Tears

Image from Wikipedia

It’s been a while since I posted anything because some things came up that kept me pretty busy recently. There’s too much for one post, so I’ll break it down into a couple of them.

I thought I was going to do a post right after Christmas reflecting on how well or badly I’d handled having so much family around me at the same time, but I never found the time to do it before I was flying out to a writers’ conference.

The first day I was there, my paternal grandfather passed away unexpectedly in his sleep. I was sitting in the hotel room I shared with another writer I know when I got the call. To my great surprise, I burst into tears when I received the news of my grandfather’s death.

I almost never cry unless I’m furiously angry.

I almost couldn’t understand what was happening to me. I didn’t shed a single tear when my grandmother died when I was in high school, though I thought the grief would burn a hole in me. But there I was, gasping and sobbing, streams of tears rolling down my face. And a voice in the back of my head was telling me to get a hold on it, as if I had no right to cry about losing my grandpa.

When I finally got it under control, I thought that would be it. I wouldn’t cry again. But I did, several times over the week while I was away. Once when one of my colleagues was talking about her own grandfather’s dementia with a tone of such disdain that it hurt my heart. And again when I got another call, telling me that the funeral was set for a couple of hours before I would be getting home from the airport. I’d figured that I was going to miss the funeral, but to miss it by a matter of hours was just too painful.

I still can’t believe that I cried.

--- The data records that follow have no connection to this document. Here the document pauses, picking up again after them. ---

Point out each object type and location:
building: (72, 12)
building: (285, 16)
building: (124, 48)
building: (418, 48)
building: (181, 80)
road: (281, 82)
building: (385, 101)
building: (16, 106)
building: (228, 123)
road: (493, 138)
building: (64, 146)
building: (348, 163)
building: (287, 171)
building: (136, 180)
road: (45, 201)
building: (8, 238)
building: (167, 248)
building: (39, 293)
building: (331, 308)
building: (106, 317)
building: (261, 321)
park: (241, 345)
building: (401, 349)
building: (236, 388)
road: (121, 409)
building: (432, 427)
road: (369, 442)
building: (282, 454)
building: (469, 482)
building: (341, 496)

Ever since I was a little kid, about the time I was first molested, I haven’t been able to cry unless I’m angry, which used to happen a lot. Any feelings of helplessness, frustration, or fright would stir up all that anger that I could never be free of, and then I’d cry and get told to stop my “bellyaching.” Even now, at least until recently, it was that way. I hate that being angry makes me cry, and I hate crying. All my life I’ve been told that it was something I could control and that I just needed to get a handle on it.

I’m hoping that the tears I shed for my grandfather (well, for me really since I know I’ll miss him), will be a turning point for me. Maybe I can be more normal about what brings tears from now on. We’ll see, I guess.